Lunedì è la giornata giusta, è l’inizio settimana, la partenza, il nuovo, il cambiamento, utilizzo sempre il lunedì per progettare, iniziare, scoprire.
Lascio che l’istinto mi guidi durante la cernita, mentre sposto rotoli di sete e tessuti sono come in uno stato meditativo, riesco ad astrarmi dai miei pensieri, a vivere un tempo sospeso.
E intanto le mie collezioni si arricchiscono di colori accompagnando le mie stagioni, è il lunedì.
Martedì sera, non vedo l’ora di essere a cena seduta con chi amo a correggere le traiettorie.
Di solito la cena è delivery, per dedicare tempo a me e a fianco, riprendendo fiato con un pò di brut, prosecco Valdobbiadene.
Oggi sono riuscita a fare 5 chilometri, le mie gambe hanno superato le aspettative, oltre gli ostacoli culinari del fine settimana, la mia corsa mattutina ha aggiunto soddisfazione al resto della giornata, il cielo era grigio, stratificato da nuvole incolori e in Via Castiglione, mentre passavo parlando al telefono con Anna, un cane color crema, sorridendomi, ha ridipinto la mattina.

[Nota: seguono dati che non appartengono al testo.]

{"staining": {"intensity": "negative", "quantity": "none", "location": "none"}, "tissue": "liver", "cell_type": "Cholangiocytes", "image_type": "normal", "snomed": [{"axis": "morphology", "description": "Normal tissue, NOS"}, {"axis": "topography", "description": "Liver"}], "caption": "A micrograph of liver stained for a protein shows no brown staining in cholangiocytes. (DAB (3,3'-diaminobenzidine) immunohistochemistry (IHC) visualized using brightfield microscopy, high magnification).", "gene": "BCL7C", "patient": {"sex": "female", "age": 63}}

Arriva sempre la giornata storta, diagonale, che non prende slancio, anzi, si inciampa sul primo gradino delle scale e finisce con fatica e…..preferisco non parlarne.
Domani è un altro giorno, sarebbe dovuto essere un mercoledì da leoni, avevo programmi differenti, ma è arrivata la giornata storta, prendo anche questa e vado a letto in anticipo, per terminarla prima.
Attendo il corriere per la partenza di due borse.
Una andrà in Belgio, a casa di una ragazza dolce, mi ha riempito di complimenti ed è stato un piacere riuscire a soddisfarla, si sposerà a breve e voleva concedersi un regalo in anticipo, per lei una Night bianca.
L’altra avrà il compito di sedare le ire di una signora di Atene, furibonda con il marito, colpevole di essersi dimenticato di una data importante sepolto dagli impegni di lavoro, un uomo di poche parole ma simpatico, per lo meno con me.
Ha accettato consigli fornendomi le giuste nozioni, mi auguro che la nostra Sofy compia il suo dovere e colmi ogni imprecisione.
È giovedì, dovrebbero entrambe arrecare gioia entro lunedì.
Mohammed arriva, come sempre puntuale, con fiori freschi e pronti all’uso.
È venerdì mattina, in via D’Azeglio il risveglio è lento e viziato da un autunno caldo.
Il ritmo è tranquillo e privo di rumori, solo una harley in Via Farini rompe la quiete, il resto sono chiacchiere, parrucchieri e colazioni.
Infilo i fiori dritti dentro il vaso, compongo la vetrina e sono già le dieci, si apre.
Fuori una ragazza punta la shopper color vinaigrette, Frida dall’applique le strizza l’occhiolino.
Oggi ho parlato come non mai, tante mie creature sono uscite in compagnia, raggiungendo nuove case e nuove mani, sono felice per loro. La giornata è stata piena, intensa, calda e cremosa.
Erminio alle 8 e trenta questa mattina mi aveva salutato intento a potare la siepe vicino al portone, guardandomi dai suoi occhi neri, sorridendomi senza pausa e augurandomi: “buona giornata”.
Il tiro al cancellino e pedalo per il centro, in fila c’è Denise, cappuccino, lo Zio, chiamo mamma, mi ricordo del libro in Sala Borsa, chiamo Simo e corro in posta, ho dimenticato 4 applique, a casa e torno qui, non ho fatto tutto, ho visto tanto, anche oggi son contenta, mi rilasso, mando giù, finalmente vien la sera, sabato sera.
La domenica vien pranzando, famiglia, amici, calma…di tanto in tanto sorridendo.